◆ PROVIDED PASSAGE
#####

Whirlwind - Barrett Tillman [98]
Halsey and McCain raised their sights, planning strikes against northern Honshu and part of Hokkaido on July 13. But the weather turned sour, forcing a forty-eight-hour delay. While Japanese fighters remained grounded, carrier planes scoured the coastlines, sinking local shipping and a few minor naval vessels.
Silent Victory: Hokkaido’s Ferries
A far better use of carrier squadrons was a series of attacks against strategic targets on northern Honshu and nearby Hokkaido. American intelligence understood that coal powered most of Japan’s industry, especially on Honshu, which imported 83 percent of its requirement. Analysis further indicated that a significant reduction in Honshu coal would result in immobilizing the island’s rail lines.
On July 14, McCain’s air groups launched against northern airfields to establish air superiority before the planned strikes. But fog forced the pilots to divert from their briefed targets for better weather along the coast. Most of the 850 sorties struck several Hokkaido ports, many crowded with merchantmen sheltering from air-dropped mines. The naval aviators sank a destroyer escort, eleven naval auxiliary vessels, and twelve merchant or military cargo-transport ships.
One of Hancock’s youngsters recorded a spectacular success as Hellcats descended on shipping off the port city of Nemuro. Ensign C. M. Craig ripple-fired his load of rockets into a vessel estimated at 4,500 tons, “setting off an explosion which broke the ship apart.” She was Toyu Maru, actually rated at 1,256 tons, but still the effect was impressive.
Far more importantly, the Navy destroyed seven of the dozen train ferries in the Aomori-Hakodate area. Twenty years previously Japan had produced four 3,400-ton ferries capable of carrying twenty-five railroad cars bearing a total 375 tons of freight. The vessels were powered by steam turbines—rare for the period—yielding 17 knots speed. Other ferries were launched in the late 1920s, carrying forty-three cars at 14 knots. All were crucial to Japanese industry.

#####

◆ REQUIRED WORK
• A. From the passage on the Hokkaido strikes, pull out verbatim the part that opens with the words containing "Far more importantly, the" and closes with "to Japanese industry.".
• B. According to the passage on the Hokkaido strikes, what percentage of its coal requirement did Honshu import?

#####

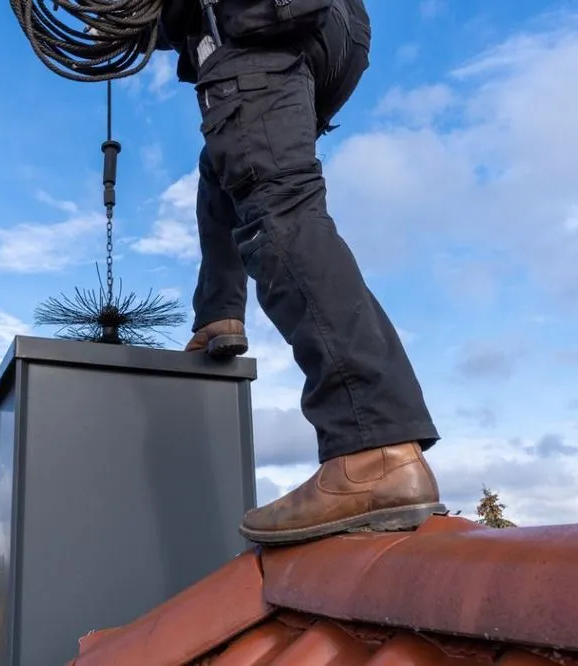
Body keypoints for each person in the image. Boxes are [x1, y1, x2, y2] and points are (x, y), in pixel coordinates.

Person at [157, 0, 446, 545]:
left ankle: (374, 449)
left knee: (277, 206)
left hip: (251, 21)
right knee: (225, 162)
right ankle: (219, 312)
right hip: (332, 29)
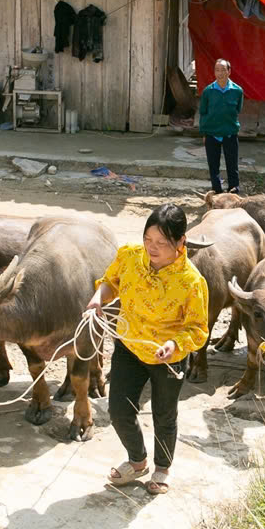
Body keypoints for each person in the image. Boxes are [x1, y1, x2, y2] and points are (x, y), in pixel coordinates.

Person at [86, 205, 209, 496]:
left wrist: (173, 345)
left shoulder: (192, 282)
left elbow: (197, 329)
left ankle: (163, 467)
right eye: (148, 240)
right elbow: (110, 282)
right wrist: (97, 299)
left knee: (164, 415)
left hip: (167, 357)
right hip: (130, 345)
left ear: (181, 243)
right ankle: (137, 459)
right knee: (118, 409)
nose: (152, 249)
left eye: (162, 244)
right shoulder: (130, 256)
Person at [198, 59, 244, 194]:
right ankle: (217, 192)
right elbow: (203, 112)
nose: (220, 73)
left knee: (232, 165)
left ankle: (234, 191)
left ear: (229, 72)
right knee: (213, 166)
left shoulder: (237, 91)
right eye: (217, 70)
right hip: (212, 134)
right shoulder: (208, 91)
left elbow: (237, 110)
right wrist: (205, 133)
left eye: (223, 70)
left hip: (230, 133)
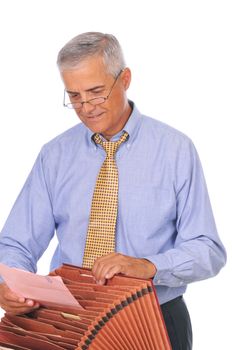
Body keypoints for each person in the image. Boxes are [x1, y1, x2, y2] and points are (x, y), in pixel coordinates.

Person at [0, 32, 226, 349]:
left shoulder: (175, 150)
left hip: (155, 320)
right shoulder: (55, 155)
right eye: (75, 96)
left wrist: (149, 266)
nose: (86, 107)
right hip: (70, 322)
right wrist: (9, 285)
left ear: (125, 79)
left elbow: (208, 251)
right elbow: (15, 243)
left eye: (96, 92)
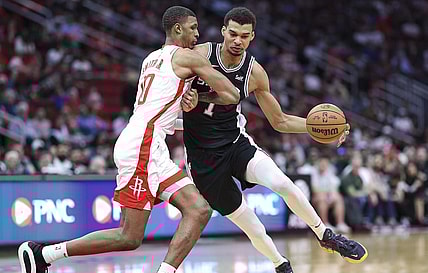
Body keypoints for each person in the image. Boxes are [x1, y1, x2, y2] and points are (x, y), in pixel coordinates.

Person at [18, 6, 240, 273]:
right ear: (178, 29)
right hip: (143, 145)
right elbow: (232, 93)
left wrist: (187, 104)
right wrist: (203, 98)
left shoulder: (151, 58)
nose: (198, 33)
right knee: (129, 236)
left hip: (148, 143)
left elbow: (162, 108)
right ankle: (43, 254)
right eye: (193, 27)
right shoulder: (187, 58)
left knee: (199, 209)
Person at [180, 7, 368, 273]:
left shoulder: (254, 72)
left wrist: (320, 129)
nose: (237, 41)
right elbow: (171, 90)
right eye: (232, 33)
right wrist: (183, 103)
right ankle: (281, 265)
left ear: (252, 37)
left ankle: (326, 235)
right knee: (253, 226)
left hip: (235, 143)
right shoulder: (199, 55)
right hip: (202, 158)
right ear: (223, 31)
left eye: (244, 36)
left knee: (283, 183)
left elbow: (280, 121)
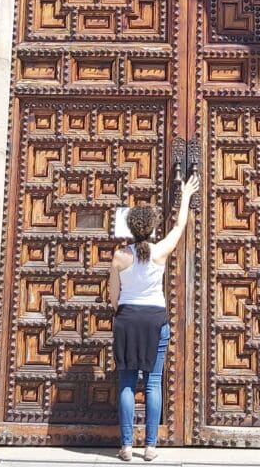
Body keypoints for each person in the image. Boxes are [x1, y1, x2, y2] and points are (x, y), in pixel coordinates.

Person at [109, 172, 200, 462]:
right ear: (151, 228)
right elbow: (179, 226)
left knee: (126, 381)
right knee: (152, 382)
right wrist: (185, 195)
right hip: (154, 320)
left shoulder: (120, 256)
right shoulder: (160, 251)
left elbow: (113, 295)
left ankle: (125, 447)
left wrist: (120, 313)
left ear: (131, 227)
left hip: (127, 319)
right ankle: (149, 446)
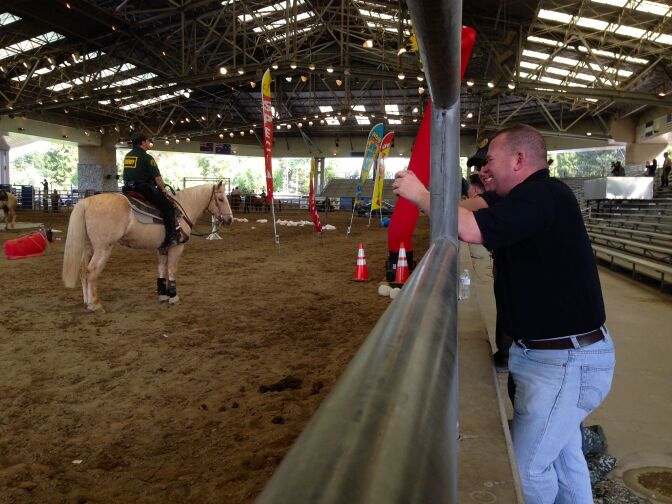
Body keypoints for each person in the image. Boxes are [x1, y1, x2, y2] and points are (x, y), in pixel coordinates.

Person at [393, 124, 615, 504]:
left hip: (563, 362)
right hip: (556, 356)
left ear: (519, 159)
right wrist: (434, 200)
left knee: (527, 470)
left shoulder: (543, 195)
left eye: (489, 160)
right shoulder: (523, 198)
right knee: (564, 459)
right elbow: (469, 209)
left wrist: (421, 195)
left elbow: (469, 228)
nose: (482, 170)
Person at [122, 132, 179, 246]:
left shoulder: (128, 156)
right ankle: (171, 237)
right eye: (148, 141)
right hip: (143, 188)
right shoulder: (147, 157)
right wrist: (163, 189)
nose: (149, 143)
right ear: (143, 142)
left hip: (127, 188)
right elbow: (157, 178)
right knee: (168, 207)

#####

◆ ANSWER SET
• A.
Far more importantly, the Navy destroyed seven of the dozen train ferries in the Aomori-Hakodate area. Twenty years previously Japan had produced four 3,400-ton ferries capable of carrying twenty-five railroad cars bearing a total 375 tons of freight. The vessels were powered by steam turbines—rare for the period—yielding 17 knots speed. Other ferries were launched in the late 1920s, carrying forty-three cars at 14 knots. All were crucial to Japanese industry.

• B. 83 percent